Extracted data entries
- - - - -
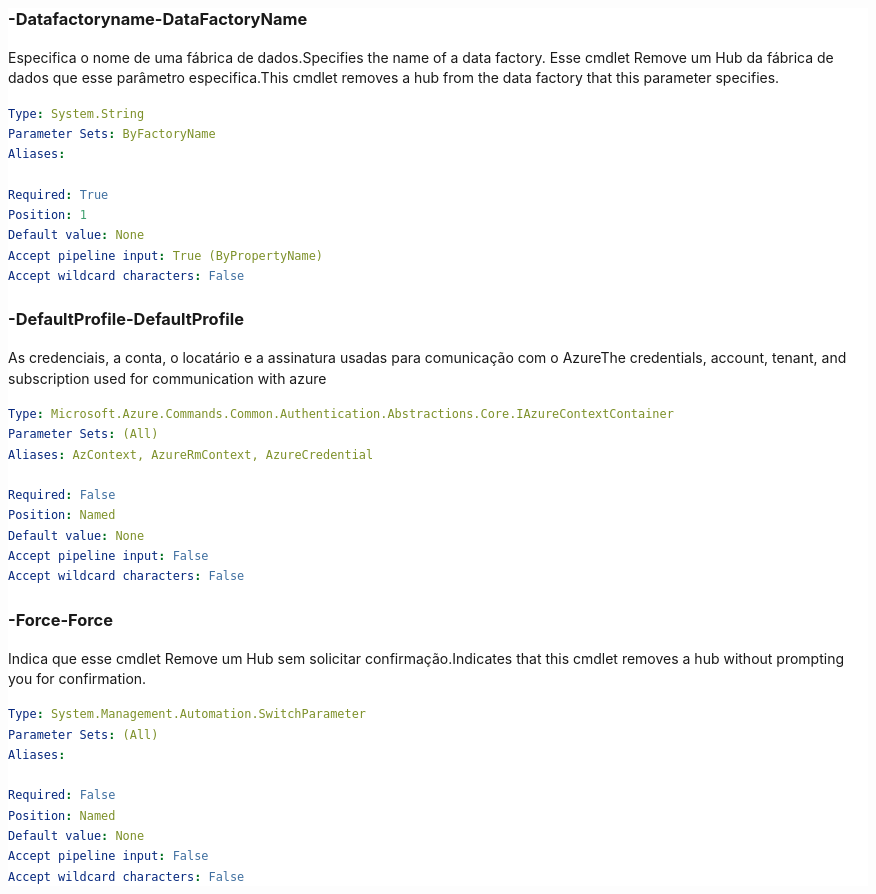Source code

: ### <span data-ttu-id="e4b57-117">-Datafactoryname</span><span class="sxs-lookup"><span data-stu-id="e4b57-117">-DataFactoryName</span></span>
<span data-ttu-id="e4b57-118">Especifica o nome de uma fábrica de dados.</span><span class="sxs-lookup"><span data-stu-id="e4b57-118">Specifies the name of a data factory.</span></span>
<span data-ttu-id="e4b57-119">Esse cmdlet Remove um Hub da fábrica de dados que esse parâmetro especifica.</span><span class="sxs-lookup"><span data-stu-id="e4b57-119">This cmdlet removes a hub from the data factory that this parameter specifies.</span></span>

```yaml
Type: System.String
Parameter Sets: ByFactoryName
Aliases:

Required: True
Position: 1
Default value: None
Accept pipeline input: True (ByPropertyName)
Accept wildcard characters: False
```

### <span data-ttu-id="e4b57-120">-DefaultProfile</span><span class="sxs-lookup"><span data-stu-id="e4b57-120">-DefaultProfile</span></span>
<span data-ttu-id="e4b57-121">As credenciais, a conta, o locatário e a assinatura usadas para comunicação com o Azure</span><span class="sxs-lookup"><span data-stu-id="e4b57-121">The credentials, account, tenant, and subscription used for communication with azure</span></span>

```yaml
Type: Microsoft.Azure.Commands.Common.Authentication.Abstractions.Core.IAzureContextContainer
Parameter Sets: (All)
Aliases: AzContext, AzureRmContext, AzureCredential

Required: False
Position: Named
Default value: None
Accept pipeline input: False
Accept wildcard characters: False
```

### <span data-ttu-id="e4b57-122">-Force</span><span class="sxs-lookup"><span data-stu-id="e4b57-122">-Force</span></span>
<span data-ttu-id="e4b57-123">Indica que esse cmdlet Remove um Hub sem solicitar confirmação.</span><span class="sxs-lookup"><span data-stu-id="e4b57-123">Indicates that this cmdlet removes a hub without prompting you for confirmation.</span></span>

```yaml
Type: System.Management.Automation.SwitchParameter
Parameter Sets: (All)
Aliases:

Required: False
Position: Named
Default value: None
Accept pipeline input: False
Accept wildcard characters: False
```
- - - - -
▶ Work instruction
Copy out all lines above that include the string "fábrica".

▶ Finished task
<span data-ttu-id="e4b57-118">Especifica o nome de uma fábrica de dados.</span><span class="sxs-lookup"><span data-stu-id="e4b57-118">Specifies the name of a data factory.</span></span>
<span data-ttu-id="e4b57-119">Esse cmdlet Remove um Hub da fábrica de dados que esse parâmetro especifica.</span><span class="sxs-lookup"><span data-stu-id="e4b57-119">This cmdlet removes a hub from the data factory that this parameter specifies.</span></span>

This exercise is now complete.